[LLVMdev] RFC: PerfGuide for frontend authors

Sun Mar 1 09:54:42 PST 2015

On 03/01/2015 09:35 AM, Björn Steinbrink wrote:
> On 2015.03.01 09:27:02 -0800, Philip Reames wrote:
>>
>>
>>
>>> On Mar 1, 2015, at 7:53 AM, Björn Steinbrink <bsteinbr at gmail.com> wrote:
>>>
>>> On 2015.02.28 18:17:27 -0800, Philip Reames wrote:
>>>>> On Feb 28, 2015, at 3:01 PM, Björn Steinbrink <bsteinbr at gmail.com> wrote:
>>>>> 2015-02-28 23:50 GMT+01:00 Philip Reames <listmail at philipreames.com>:
>>>>>>>> On Feb 28, 2015, at 2:30 PM, Björn Steinbrink <bsteinbr at gmail.com> wrote:
>>>>>>> I should have clarified that that was a reduced, incomplete example, the
>>>>>>> actual code looks like this (after optimizations):
>>>>>>>
>>>>>>> define void @_ZN9test_func20hdd8a534ccbedd903paaE(i1 zeroext) unnamed_addr #0 {
>>>>>>> entry-block:
>>>>>>>   %x = alloca [100000 x i32], align 4
>>>>>>>   %1 = bitcast [100000 x i32]* %x to i8*
>>>>>>>   %arg = alloca [100000 x i32], align 4
>>>>>>>   call void @llvm.lifetime.start(i64 400000, i8* %1)
>>>>>>>   call void @llvm.memset.p0i8.i64(i8* %1, i8 0, i64 400000, i32 4, i1 false)
>>>>>>>   %2 = bitcast [100000 x i32]* %arg to i8*
>>>>>>>   call void @llvm.lifetime.start(i64 400000, i8* %2) ; this happens too late
>>>>>>>   call void @llvm.memcpy.p0i8.p0i8.i64(i8* %2, i8* %1, i64 400000, i32 4, i1 false)
>>>>>>>   call void asm "", "r,~{dirflag},~{fpsr},~{flags}"([100000 x i32]* %arg) #2, !noalias !0, !srcloc !3
>>>>>>>   call void @llvm.lifetime.end(i64 400000, i8* %2) #2, !alias.scope !4, !noalias !0
>>>>>>>   call void @llvm.lifetime.end(i64 400000, i8* %2)
>>>>>>>   call void @llvm.lifetime.end(i64 400000, i8* %1)
>>>>>>>   ret void
>>>>>>> }
>>>>>>>
>>>>>>> If the lifetime start for %arg is moved up, before the memset, the
>>>>>>> callslot optimization can take place and the %c alloca is eliminated,
>>>>>>> but with the lifetime starting after the memset, that isn't possible.
>>>>>> This bit of ir actually seems pretty reasonable given the inline asm.  The only thing I really see is that the memcpy could be a memset.  Are you expecting something else?
>>>>> The only thing that is to be improved is that the memset should
>>>>> directly write to %arg and %x should be removed because it is dead
>>>>> then.
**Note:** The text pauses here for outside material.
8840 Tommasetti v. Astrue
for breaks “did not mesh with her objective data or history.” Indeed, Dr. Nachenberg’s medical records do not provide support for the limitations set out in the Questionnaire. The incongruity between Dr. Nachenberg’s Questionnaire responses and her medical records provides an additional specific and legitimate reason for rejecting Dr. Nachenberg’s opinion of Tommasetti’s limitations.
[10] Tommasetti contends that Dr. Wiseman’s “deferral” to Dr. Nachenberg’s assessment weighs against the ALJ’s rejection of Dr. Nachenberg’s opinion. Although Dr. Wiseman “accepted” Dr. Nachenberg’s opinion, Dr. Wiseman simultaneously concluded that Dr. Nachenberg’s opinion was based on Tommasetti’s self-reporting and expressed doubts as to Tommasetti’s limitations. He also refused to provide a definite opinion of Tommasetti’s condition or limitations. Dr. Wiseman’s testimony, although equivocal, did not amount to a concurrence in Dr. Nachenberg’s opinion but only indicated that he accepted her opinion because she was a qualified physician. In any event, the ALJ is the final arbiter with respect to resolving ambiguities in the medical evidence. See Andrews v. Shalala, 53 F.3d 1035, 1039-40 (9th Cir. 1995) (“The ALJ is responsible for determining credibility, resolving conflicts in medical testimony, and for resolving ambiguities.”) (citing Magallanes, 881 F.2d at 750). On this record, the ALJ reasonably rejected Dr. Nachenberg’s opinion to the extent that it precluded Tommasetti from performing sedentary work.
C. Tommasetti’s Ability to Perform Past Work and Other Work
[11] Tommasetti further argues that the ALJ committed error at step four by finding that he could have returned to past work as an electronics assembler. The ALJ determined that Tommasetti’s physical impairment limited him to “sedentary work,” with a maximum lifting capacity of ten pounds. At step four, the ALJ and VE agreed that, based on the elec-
This happens when there are no lifetime intrinsics or when the
>>>>> call to lifetime.start is moved before the call to memset. The latter
>>>>> is what my first mail was about, that it is usually better to have
>>>>> overlapping lifetimes all start at the same point, instead of starting
>>>>> them as late as possible.
>>>> Honestly, this sounds like a clear optimizer bug, not something a frontend should work around.
>>>>
>>>> Can you file a bug with the four sets of ir?  (Both schedules, no intrinsics before and after). This should hopefully be easy to fix.
>>> I went ahead and made a fix: http://reviews.llvm.org/D7984
>> Fyi, I'm pretty sure this is the wrong approach. I need to confirm by
>> running with some test cases tomorrow, but if my initial analysis
>> holds up, the lifetime start may be just a red herring.  The
>> underlying issue appears to be a canonicalization issue with multiple
>> users of an alloca with conflicting types and the placement of the
>> bitcast used by the lifetime instruction.
> At least for the callslot optimization, the lifetime.start seems to be
> key. The call to memset isn't moved, so performing the optimization
> without moving the call to lifetime.start would result in the memset
> happening before the lifetime.start which means that it qualifies as a
> dead store and may be removed.
I actually ran my tests.  I was wrong.  My analysis of code apparently 
lead me astray.

I'll take another closer look at your patch tomorrow.

Philip